━━ Exercise passage

Ayurveda is the senior and most widely practiced of the Indian traditional systems, with the largest modern research literature — though the evidence is strongest for specific herbs and weakest for whole-system claims. Like Unani, it is best understood as educational and complementary; it does not replace conventional diagnosis or emergency care, and serious or acute conditions need that care first.
Bottom Line
Unani and Ayurveda are two answers to the same ancient question — what invisible forces, in what balance, make a body well or ill — reached by two civilizations that later sat side by side in India. Unani carries the Greek four humors and the temperament; Ayurveda carries the three doshas and the constitution. Where one sees blood, phlegm and the two biles, the other sees vata, pitta and kapha, and the maps overlap without lining up.
Neither is the more advanced or the more correct. They are parallel humoral-elemental traditions, and their long coexistence in South Asia left each carrying traces of the other. Reading them together shows how widely the humoral idea traveled and how differently it could be built — four elements or five, four types or three.
For a reader, the useful move is comparison, not allegiance. Both are educational reference frameworks for understanding constitution and balance, and both rest on classical observation rather than controlled trials. For anything acute, infectious or life-threatening, conventional medicine remains essential and cannot be substituted; the traditional systems are best read as lenses on the whole person, not as replacements for that care.

━━━━

Pick up the passage comparing Unani and Ayurveda after its last sentence and continue it.

━━ Dataset excerpts

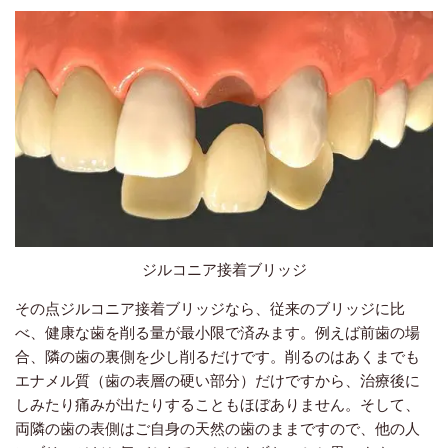
ジルコニア接着ブリッジ
その点ジルコニア接着ブリッジなら、従来のブリッジに比
べ、健康な歯を削る量が最小限で済みます。例えば前歯の場
合、隣の歯の裏側を少し削るだけです。削るのはあくまでも
エナメル質（歯の表層の硬い部分）だけですから、治療後に
しみたり痛みが出たりすることもほぼありません。そして、
両隣の歯の表側はご自身の天然の歯のままですので、他の人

━━━━

-- Answer to this exercise --
Connections
Unani sits within the wider family of Asian and humoral medical traditions on Satyori. Read the Unani overview and the Ayurveda overview side by side, and follow Ayurveda's three doshas in depth: vata, pitta and kapha.
For other systems that share the constitution-first, balance-restoring approach, see Traditional Chinese Medicine and Sowa Rigpa, the Tibetan tradition that itself blends Indian, Greek and Chinese roots.
Frequently Asked Questions
What is the difference between Unani and Ayurveda?
Unani is Greco-Arabic medicine built on four humors — blood, phlegm, yellow bile and black bile — and four temperaments inherited from Hippocrates and Galen, while Ayurveda is the Indian system built on three doshas (vata, pitta, kapha) and five elements. Both type the individual and treat imbalance, but they use different numbers of fundamental forces and elements.
Is Unani the same as Ayurveda?
No. They are separate traditions with separate origins — Unani is Greek by way of the Arab and Persian world, and Ayurveda is indigenously Indian. They look similar because both are humoral-elemental systems, and they borrowed from each other after Unani reached India, but their frameworks, texts and terminology are distinct.
How did Unani medicine come to India?
Unani arrived in India in roughly the 12th and 13th centuries with the establishment of the Delhi Sultanate, brought by Persian and Arab physicians known as hakims who served the courts. It later flourished under the Mughals and is now one of the AYUSH systems recognized by the Indian government.
Do Unani and Ayurveda both read the pulse?
Yes. Unani diagnosis centers on nabz (pulse) alongside inspection of urine and stool, and Ayurveda reads the pulse as nadi pariksha within its eightfold ashtavidha examination. Both traditions converged on the wrist pulse as a window onto internal balance long before modern diagnostics existed.
Which is older, Unani or Ayurveda?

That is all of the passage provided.